U.S. stocks fell in early Wednesday trading and European benchmarks dropped as much as 2% while the Treasury selloff extended for a third day. The S&P has defied numerous warnings to double from its Covid trough, but investors are now grappling with inflationary conditions unseen over the past year, while the Federal Reserve is set to taper stimulus.

Meanwhile, one gauge of consumer prices is rising at the fastest pace in three decades to send benchmark Treasury yields to three-month highs. That’s bad news for stock benchmarks like the S&P 500 and the Nasdaq 100, which are highly weighted toward Big Tech stocks. These long-duration assets have rallied with bonds over the past decade to lofty valuations.

At the same time, retail investors have become increasingly absent as buyers of the dip, with support levels in the S&P 500 giving way in the aftermath of the China Evergrande crisis.

“The retail community have been very resilient, but eventually if they buy the dip and it doesn’t work they don’t buy the next dip.

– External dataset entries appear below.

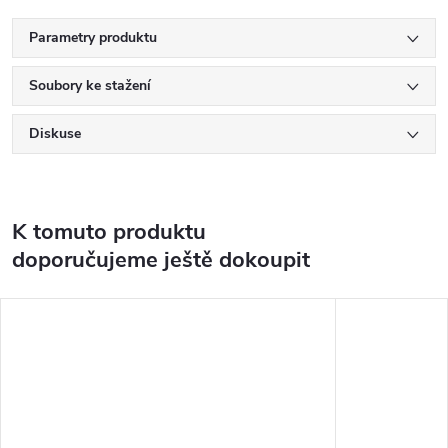
Parametry produktu
Soubory ke stažení
Diskuse
K tomuto produktu
doporučujeme ještě dokoupit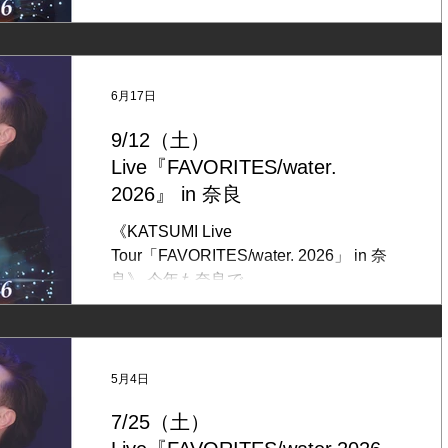
も恒例の京都ライブを。 KATSUMIの魅
力をギュッと詰め込んだ
『FAVORITES』のプログラムでお届け
します！ ◆日時：2026/11/6（金）開場
6月17日
18:00/開演19:00 ◆会場：京都祇園 シル
9/12（土）
バーウイングス （京都市東山区東大路通
Live『FAVORITES/water.
新橋上ル西側梅本町270） Tel:075-204-
9966 ◆出演：KATSUMI（Vo, Pf） ◆料
2026』 in 奈良
金：事前予約6,500円（税込）/ 当日
《KATSUMI Live
7,000円（税込） ＊別途1ドリンク ＊全
Tour「FAVORITES/water. 2026」 in 奈
自由 ＊入場順は、整理番号のある方か
良》 今年も奈良で
ら。 ＊整理番号をお持ちの方は、開場時
「FAVORITES/water.」ライブを行いま
間15分前頃までに入口前にお越しくださ
す。 熱く盛り上がること間違いなし！
い。 開場時間を過ぎてお越しになられ
ぜひ、お楽しみに。 ◆日時：
た場合は、列の最後尾にお並びくださ
2026/9/12（土）開場17:20 / 開演18:00
5月4日
い。 ◆予約方法： 【FC会員+メルマガ
◆会場：奈良 ビバリーヒルズ （奈良市
会員先行予約】8/11（祝・火）10:00〜
7/25（土）
花芝町6 プラザ花芝1F） ◆出演：
8/17（月）23:50 KATSUMIファンクラブ
KATSUMI（vo,key,ag） ◆料金：事前予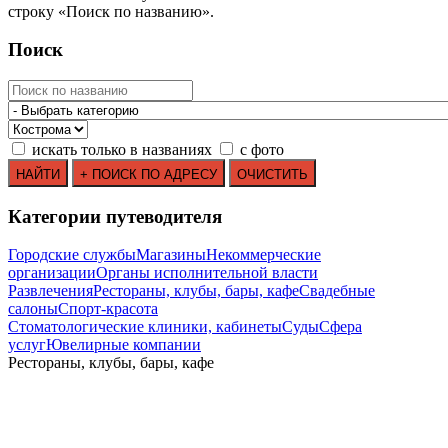
строку
«
Поиск по названию
»
.
Поиск
искать только в названиях
с фото
Категории путеводителя
Городские службы
Магазины
Некоммерческие
организации
Органы исполнительной власти
Развлечения
Рестораны, клубы, бары, кафе
Свадебные
салоны
Спорт-красота
Стоматологические клиники, кабинеты
Суды
Сфера
услуг
Ювелирные компании
Рестораны, клубы, бары, кафе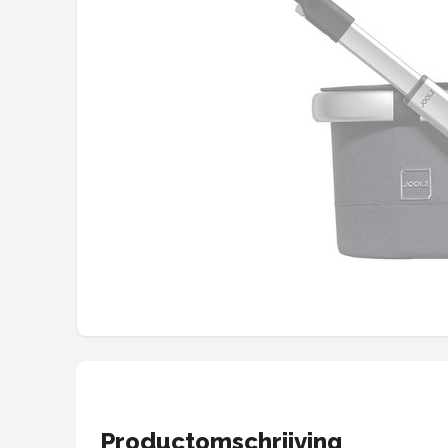
Shop
POPULAIRE MERKEN
Jollein
Chouette-Chouette
Little Dutch
Happy Horse
Soft Touch
FRIGG
Meyco
Productomschrijving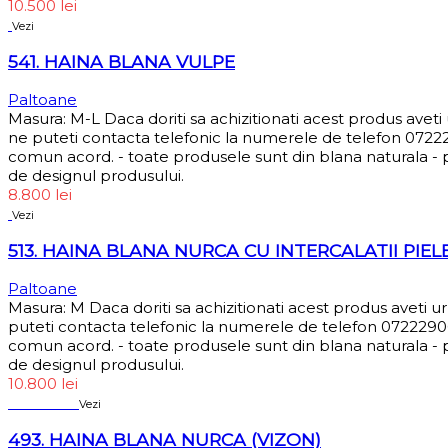
10.500
lei
Vezi
541. HAINA BLANA VULPE
Paltoane
Masura: M-L Daca doriti sa achizitionati acest produs avet
ne puteti contacta telefonic la numerele de telefon 072229
comun acord. - toate produsele sunt din blana naturala - pr
de designul produsului.
8.800
lei
Vezi
513. HAINA BLANA NURCA CU INTERCALATII PIEL
Paltoane
Masura: M Daca doriti sa achizitionati acest produs aveti 
puteti contacta telefonic la numerele de telefon 072229066
comun acord. - toate produsele sunt din blana naturala - pr
de designul produsului.
10.800
lei
Sold out
Vezi
493. HAINA BLANA NURCA (VIZON)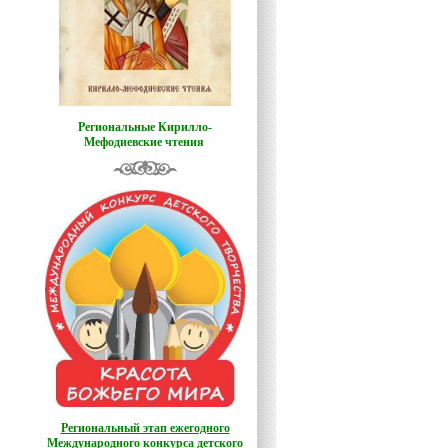
Региональные Кирилло-
Мефодиевские чтения
Региональный этап ежегодного
Международного конкурса детского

That’s what happened a few weeks ago when the S&P pulled back below the 50-day average,” said Wilson.

At Barclays Plc, strategists led by Emmanuel Cau warn stock volatility is set to return, though they still remain positive on the asset class on the potential for earnings to offset faster inflation. The team recommends value stocks — cheap, typically cyclical names like banks and energy producers that tend to gain along with bond yields.

“As policy makers unwind reflationary measures, growth and liquidity conditions won’t get any better and macro volatility should rise,” the analysts wrote in a Wednesday note. “But we believe final demand will stay firm as both corporates and the consumer are in good shape.”